[TESTO CITATO]
Lilli Gruber entra a gamba tesa nel dibattito sul Medio Oriente e la tesi del "Due popoli, due stati" ospitando in collegamento a Otto e mezzo, su La7, Arab Barghouti, figlio di quel Marwan Barghouti leader palestinese ancora nelle carceri di Israele. Il governo di Bibi Netanyahu ha rifiutato di rimetterlo in libertà nell'ambito degli accordi di pace di Sharm el Sheik proprio in virtù del suo ruolo ideologico e del suo curriculum criminale, essendo stato condannato a 5 ergastoli per terrorismo. Ciononostante, il mondo più vicino ai palestinesi continua a considerarlo l'unico nome spendibile per l'eventuale dopo-Hamas.

"Ci servono elezioni, serve votare ed eleggere una leadership credibile. Dopo tutti i traumi che i palestinesi hanno dovuto subire negli ultimi decenni, bisogna smettere e far cessare questo ciclo di violenza. La comunità internazionale sostiene la soluzione dei due Stati, ma questo può avvenire solo se c'è un leader come mio padre che può rappresentare tutti", spiega Arab dalla Gruber. "Netanyahu lo teme - ha proseguito - perché rappresenta una voce importante. E' il leader palestinese più popolare e il premier israeliano non vuole una Palestina unita, né una soluzione a due stati. Spero che Trump imponga la liberazione di mio padre, che qualcuno dei leader occidentali lo faccia".

Il padre, in carcere in Israele da oltre vent'anni, ha subito "un processo non giusto, pieno di fallacie." "Mia madre ha lavorato alla campagna per il rilascio di mio padre, si è molto impegnata. Lei è in contatto con governi locali e occidentali per portare avanti la liberazione. Se si vuole creare una situazione sicura e chiara serve un leader sostenuto e che sostenga il popolo palestinese. Sono felice che oltre gli americani ci siano tanti governi occidentali che si stanno svegliando e accorgendo che serve un leader del genere. Credo che anche Hamas lo accetterebbe, ma il problema resta con gli israeliani", ha dichiarato. 

"La condanna di mio padre aveva a che fare con il suo ruolo nelle rivolte. La sua storia rappresenta 50 anni di sostegno alla soluzione dei due stati e a favore della Palestina e del popolo palestinese. Gli israeliani gli hanno dato la responsabilità per alcune rivolte, ma se leggiamo il rapporto dell'unione interparlamentare vediamo che a mio padre è stato fatto un processo non giusto, pieno di fallacie".

[RIGHE FORNITE]
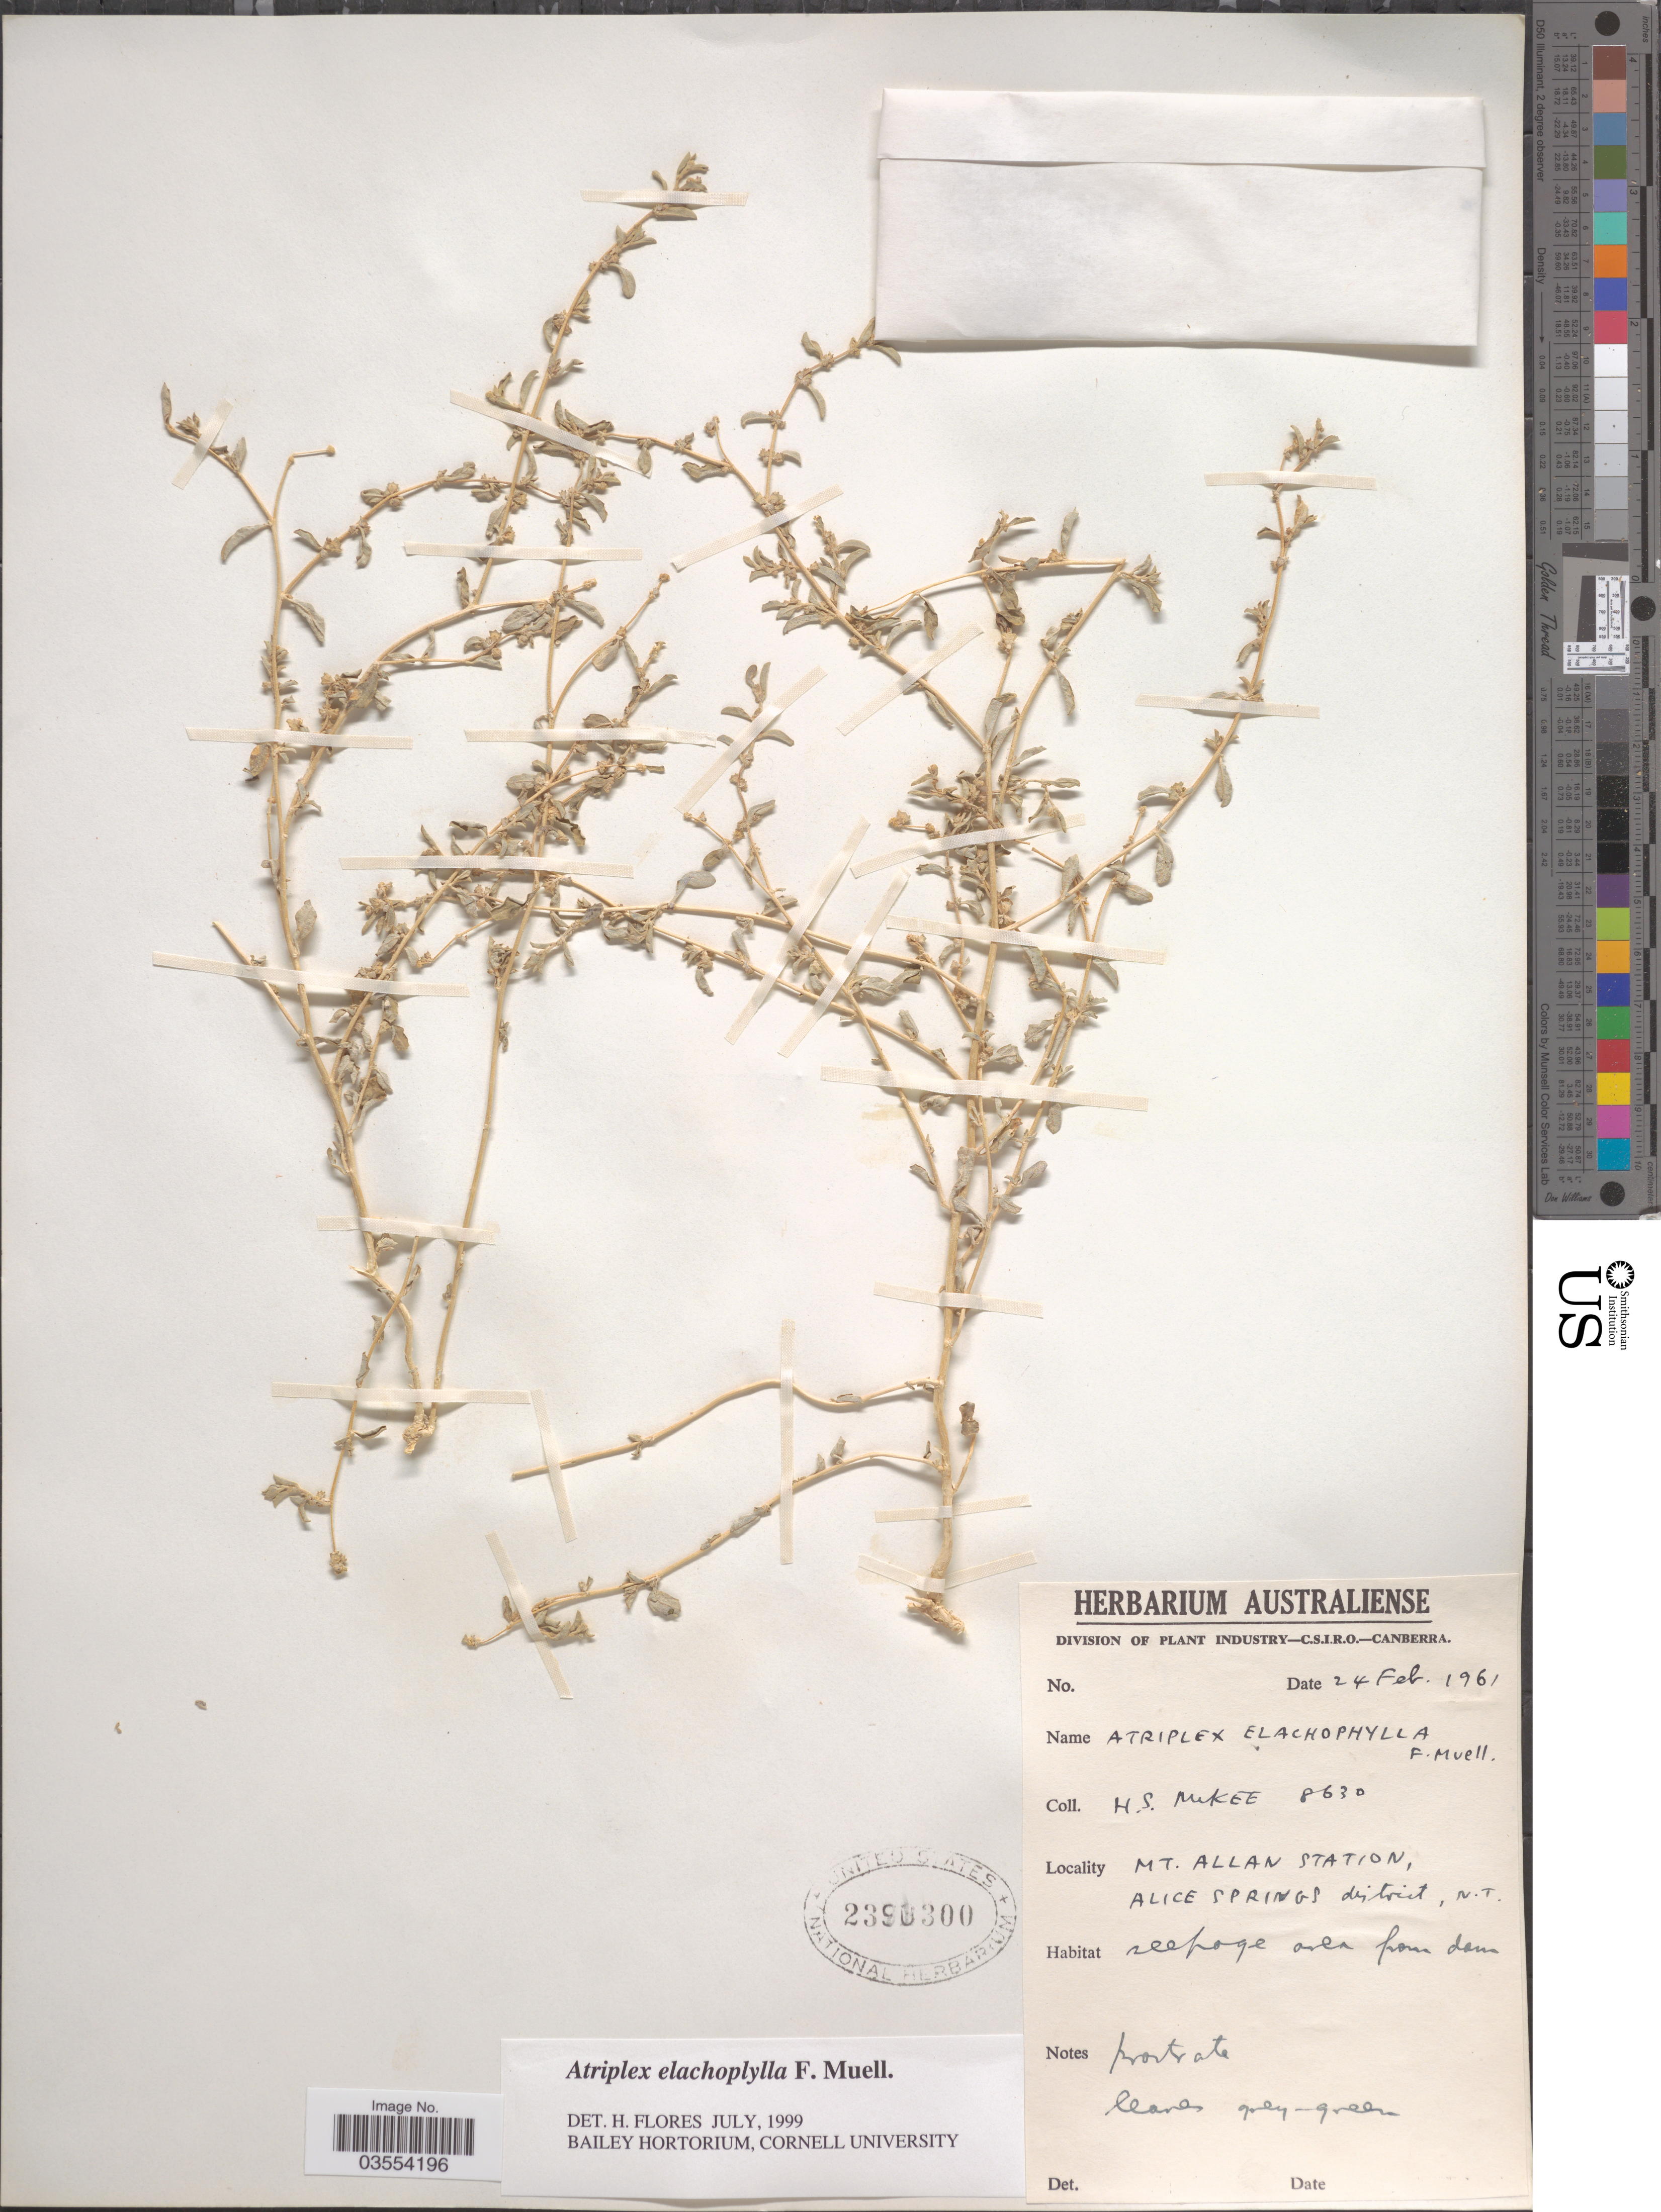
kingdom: Plantae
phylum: Tracheophyta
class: Magnoliopsida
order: Caryophyllales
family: Amaranthaceae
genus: Atriplex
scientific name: Atriplex elachophylla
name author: F. Muell.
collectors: H. S. McKee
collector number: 8630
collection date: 1961-02-24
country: Australia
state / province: Northern Territory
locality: Mt. Allan Station, Alice Springs district.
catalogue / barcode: US 2390300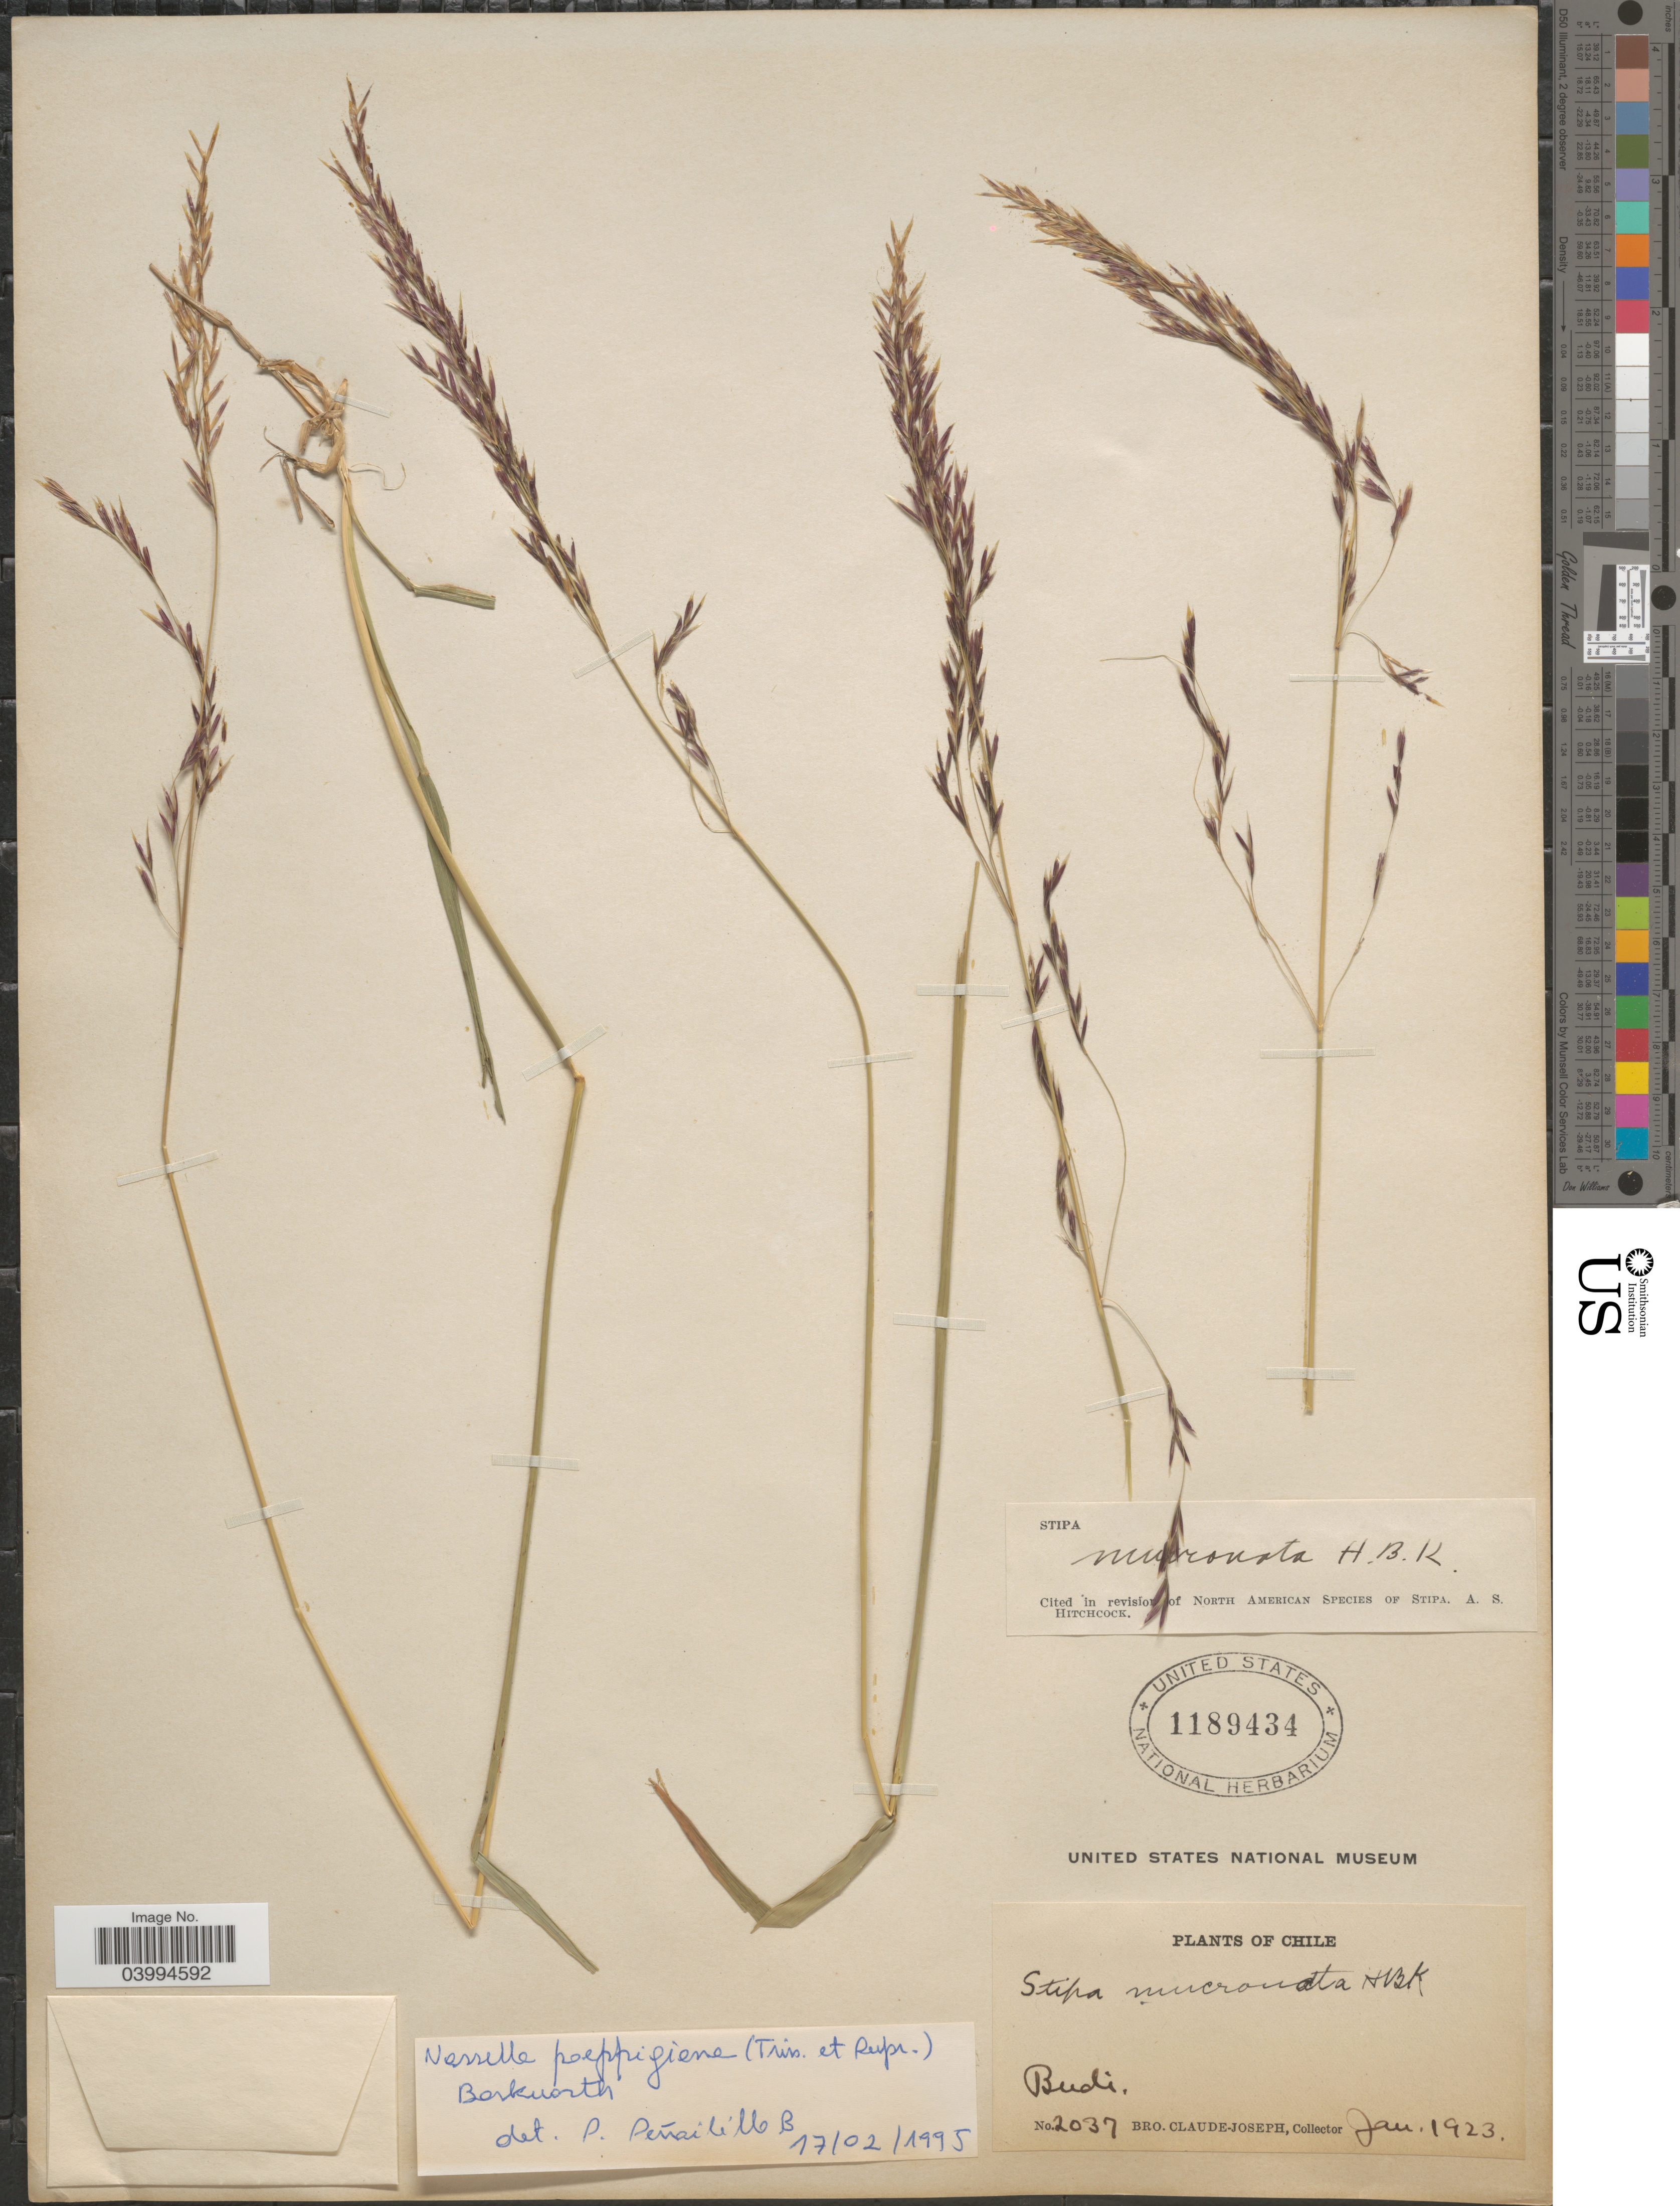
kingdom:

[COMPITO DA SVOLGERE] Elenchi tutte le persone che il testo citato indica per nome. Si basi esclusivamente sul testo citato.

[RISPOSTA] Lilli Gruber, Arab Barghouti, Marwan Barghouti, Bibi Netanyahu, Trump